Herhaal letterlijk de regels uit de lijst hieronder, beginnend bij de regel met "Get the insights you need to build a" en eindigend bij de regel met "Can I find an online or in-person therapist?". Neem de afbeeldingen niet op in je antwoord.

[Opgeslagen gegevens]
================

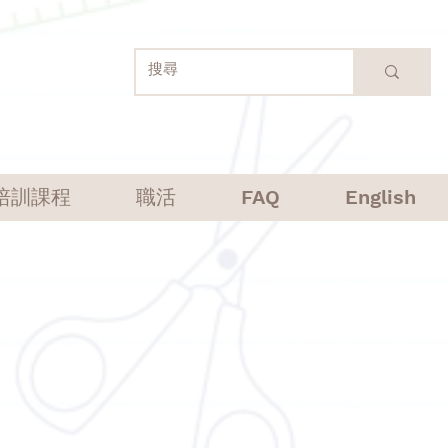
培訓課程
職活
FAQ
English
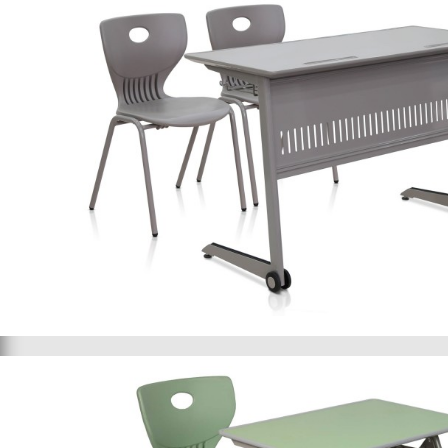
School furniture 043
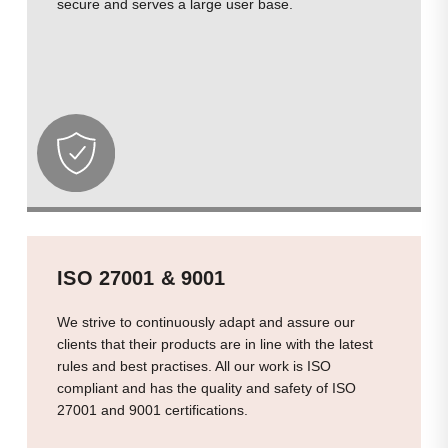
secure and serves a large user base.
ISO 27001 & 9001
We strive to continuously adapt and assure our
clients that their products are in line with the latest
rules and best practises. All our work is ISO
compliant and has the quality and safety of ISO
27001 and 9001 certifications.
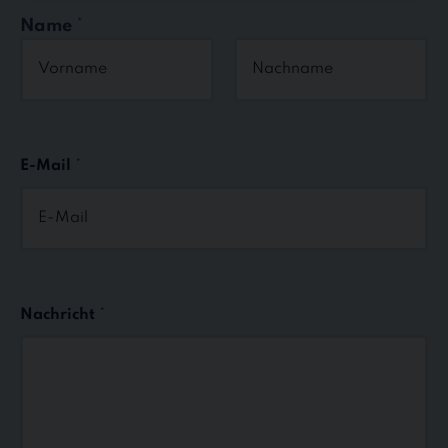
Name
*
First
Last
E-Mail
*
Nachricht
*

================

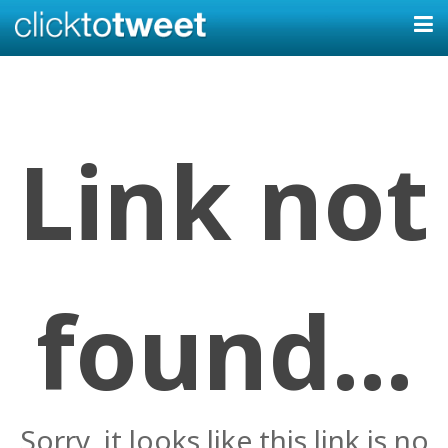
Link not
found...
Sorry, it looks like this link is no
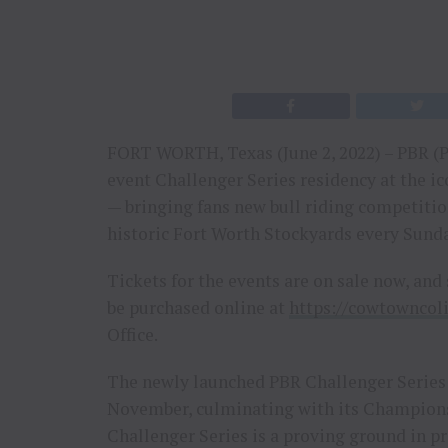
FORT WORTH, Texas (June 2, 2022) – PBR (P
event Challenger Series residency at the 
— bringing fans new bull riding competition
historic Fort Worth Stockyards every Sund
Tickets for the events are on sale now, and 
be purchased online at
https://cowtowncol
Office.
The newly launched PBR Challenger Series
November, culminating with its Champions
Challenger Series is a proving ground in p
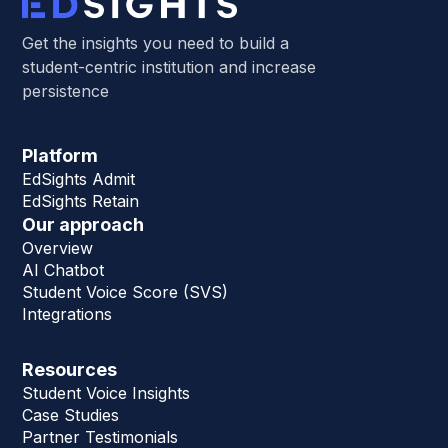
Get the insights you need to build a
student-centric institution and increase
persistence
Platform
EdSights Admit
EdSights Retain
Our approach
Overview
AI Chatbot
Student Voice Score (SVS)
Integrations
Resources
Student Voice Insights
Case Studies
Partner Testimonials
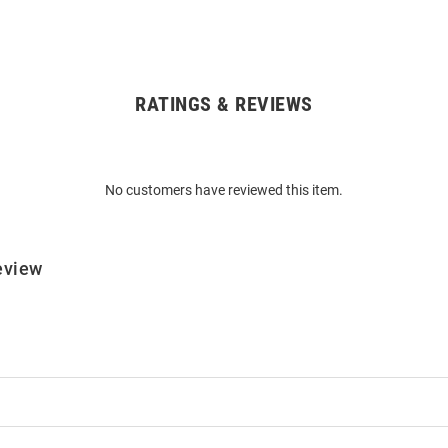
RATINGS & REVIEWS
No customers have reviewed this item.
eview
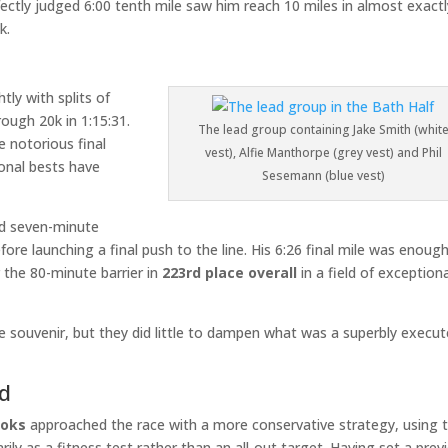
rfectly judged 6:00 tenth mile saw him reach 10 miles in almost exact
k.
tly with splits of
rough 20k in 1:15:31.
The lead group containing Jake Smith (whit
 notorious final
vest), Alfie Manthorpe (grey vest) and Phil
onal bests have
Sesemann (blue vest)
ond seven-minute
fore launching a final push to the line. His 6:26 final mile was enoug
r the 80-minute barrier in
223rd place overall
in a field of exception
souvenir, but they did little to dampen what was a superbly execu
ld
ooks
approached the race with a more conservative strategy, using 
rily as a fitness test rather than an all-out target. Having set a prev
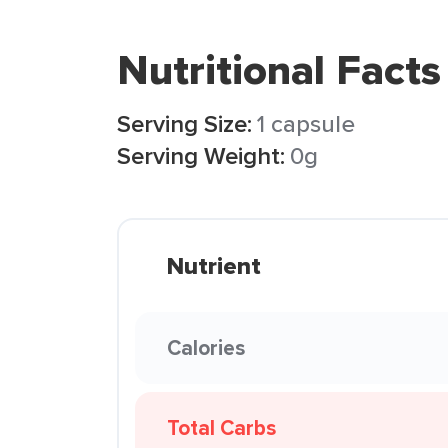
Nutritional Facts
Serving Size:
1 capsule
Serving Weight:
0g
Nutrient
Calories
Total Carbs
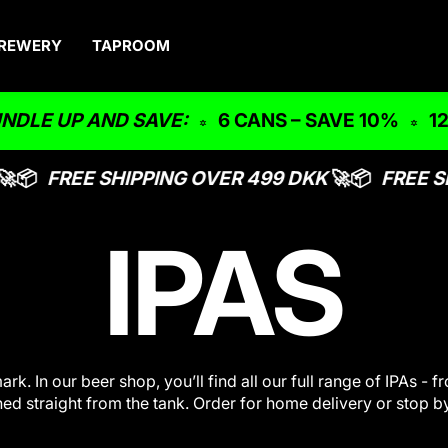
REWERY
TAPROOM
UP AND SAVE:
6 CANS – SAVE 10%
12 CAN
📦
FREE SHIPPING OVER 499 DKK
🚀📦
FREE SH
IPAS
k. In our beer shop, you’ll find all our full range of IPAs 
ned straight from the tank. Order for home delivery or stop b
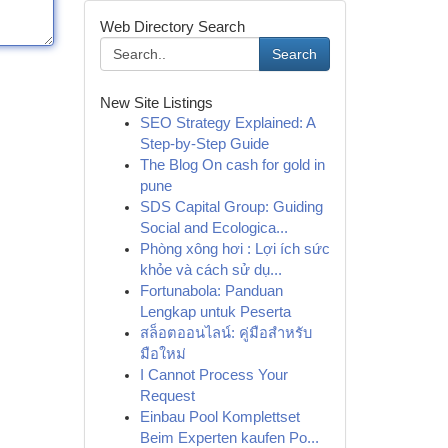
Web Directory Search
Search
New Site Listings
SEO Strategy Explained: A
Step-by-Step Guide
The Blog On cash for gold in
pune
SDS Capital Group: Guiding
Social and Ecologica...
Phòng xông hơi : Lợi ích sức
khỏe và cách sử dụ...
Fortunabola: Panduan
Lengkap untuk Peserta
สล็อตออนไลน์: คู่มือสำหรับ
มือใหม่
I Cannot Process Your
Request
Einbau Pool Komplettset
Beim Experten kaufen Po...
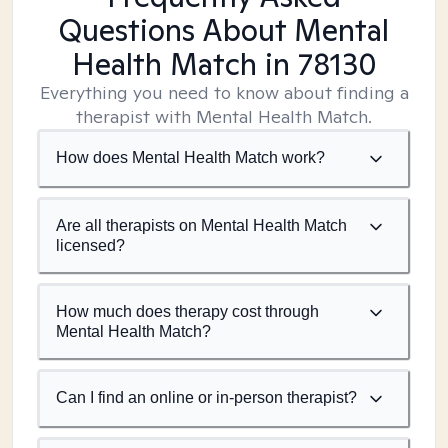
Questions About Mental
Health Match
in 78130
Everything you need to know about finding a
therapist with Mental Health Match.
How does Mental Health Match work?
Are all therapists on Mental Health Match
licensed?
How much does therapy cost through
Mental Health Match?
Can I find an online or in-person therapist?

================

● UITVOER:
Get the insights you need to build a
student-centric institution and increase
persistence
Platform
EdSights Admit
EdSights Retain
Our approach
Overview
AI Chatbot
Student Voice Score (SVS)
Integrations
Resources
Student Voice Insights
Case Studies
Partner Testimonials
RATINGS & REVIEWS
No customers have reviewed this item.
eview
rfectly judged 6:00 tenth mile saw him reach 10 miles in almost exact
k.
tly with splits of
rough 20k in 1:15:31.
The lead group containing Jake Smith (whit
 notorious final
vest), Alfie Manthorpe (grey vest) and Phil
onal bests have
Sesemann (blue vest)
ond seven-minute
fore launching a final push to the line. His 6:26 final mile was enoug
r the 80-minute barrier in
223rd place overall
in a field of exception
souvenir, but they did little to dampen what was a superbly execu
ld
ooks
approached the race with a more conservative strategy, using 
rily as a fitness test rather than an all-out target. Having set a prev
Nutritional Facts
Serving Size:
1 capsule
Serving Weight:
0g
Nutrient
Calories
Total Carbs
REWERY
TAPROOM
UP AND SAVE:
6 CANS – SAVE 10%
12 CAN
📦
FREE SHIPPING OVER 499 DKK
🚀📦
FREE SH
IPAS
k. In our beer shop, you’ll find all our full range of IPAs 
ned straight from the tank. Order for home delivery or stop b
Web Directory Search
Search
New Site Listings
SEO Strategy Explained: A
Step-by-Step Guide
The Blog On cash for gold in
pune
SDS Capital Group: Guiding
Social and Ecologica...
Phòng xông hơi : Lợi ích sức
khỏe và cách sử dụ...
Fortunabola: Panduan
Lengkap untuk Peserta
สล็อตออนไลน์: คู่มือสำหรับ
มือใหม่
I Cannot Process Your
Request
Einbau Pool Komplettset
Beim Experten kaufen Po...
Questions About Mental
Health Match
in 78130
Everything you need to know about finding a
therapist with Mental Health Match.
How does Mental Health Match work?
Are all therapists on Mental Health Match
licensed?
How much does therapy cost through
Mental Health Match?
Can I find an online or in-person therapist?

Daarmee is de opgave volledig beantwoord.